Consider the new album’s first single, “Mr. Tillman, with the alternate title of “Bowery.” Tillman sings about being criticized for a surreal, absurd level of decadent behavior by a hotel concierge doing their best to be hospitable to him. Tillman leaves a mattress in the rain, mistakes the hotel guests for extras in a movie, and runs into Drive By Truckers’ Jason Isbell in the lobby, who expresses concern for Tillman’s state of being (Tillman confesses to being on acid in that Rolling Stone interview, also in the lobby of The Bowery Hotel, which might have contributed toward him not seeing all together “there” to Isbell).

“Mr. Tillman” is an absurd amplification of the rock star “trash a hotel” trope that makes a hell of a lot more sense when considered in the context of its real-life inspiration—a promotional stay for the previous album wherein Tillman balanced chemical excess with excess of verbosity through a few interviews (to Vulture, Rolling Stone, Pitchfork and who else?) then got on with the show.

More than that, though, God’s Favorite Customer challenges that same sentiment that Tillman seemed to hold evangelically last year—that you can’t take down a system from the inside. Because the songs on God’s Favorite Customer’s don’t depend wholly on the wit and wisdom of Tillman’s lyrics to work, but are also digestible as tightly constructed compositions, they gain a quietly subversive quality that could fool someone into thinking he’s just another firebrand like Kanye after all, or not picking up on the lyrical depth and just enjoying the album as a collection of well-crafted songs.  

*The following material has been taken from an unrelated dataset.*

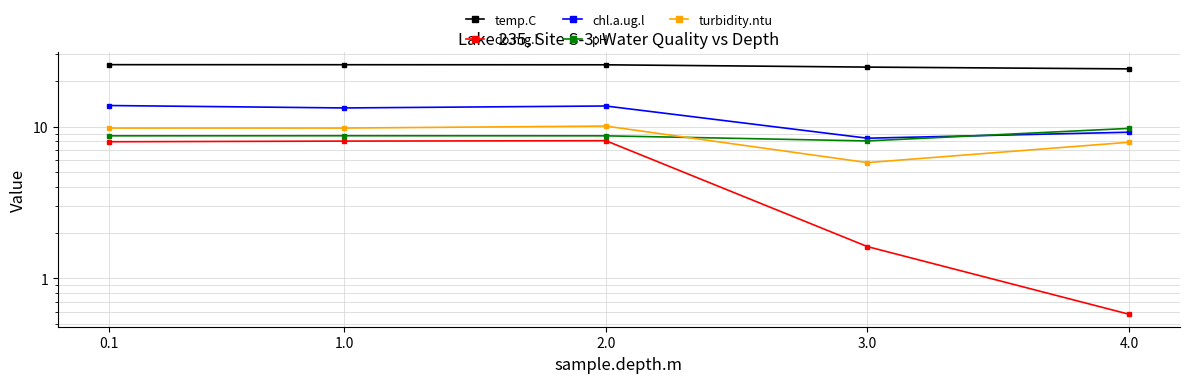

At 2.0, list the series in order from largest to smallest.

temp.C, chl.a.ug.l, turbidity.ntu, pH, do.mg.l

As comparing Father John Misty to Kanye is cheap and surface, so too was Ryan Adams’ comparing Tillman’s character to the brooding Nick Cave. Both Cave and Misty are professors of dark truths, lotharios and unreliable narrators, but the comparisons stop there.

Musically, stylistically, and with regard to his stage name, Father John Misty has far more in common with Papa John Phillips, the late, equally scandal-prone singer/songwriter from The Mamas and the Papas. Listen to Papa John Phillips’ 1970 masterwork, John, The Wolfking of L.A. and hear the lush sounds of full-band Topanga Canyon-styled folk rock contorted—lush pedal steel, gospel choir and rollicking piano subverted by dark lyrics about scoring heroin, cultish violence and questionable sexual proclivities.

In hindsight (and liberated from the unspeakable accusations levied at Papa John Phillips after his death), the timing of Wolfking’s societal critiques deflate the marketed aesthetic of ‘60s utopia. Recorded in 1969 but released in January, 1970, the album’s thoughts on free love and excess are communicated blissfully, casually and without a hint of criticism, making the disconnect between what we’re hearing and how we’re hearing it all the more effective.

That may not have been Phillips’ intention, but, as Father John Misty, it’s surely Tillman’s. Similarities between sonics and names aside, the sole focus of Father John Misty’s output seems to be similarly call out the disconnect between how utopian and advanced modern society actually is versus how it purports to be.

To that end the question must be asked, do we consumers of editorial content really deserve Father John Misty? If those who have been appointed to the most senior positions of longform cultural authority can’t follow Tillman down into the heady narratives of media criticism and infrastructural damnation that make up his work, should he even give any more interviews? For those of us in a position to foster genuine creative conversation, it seems we at least ought to try.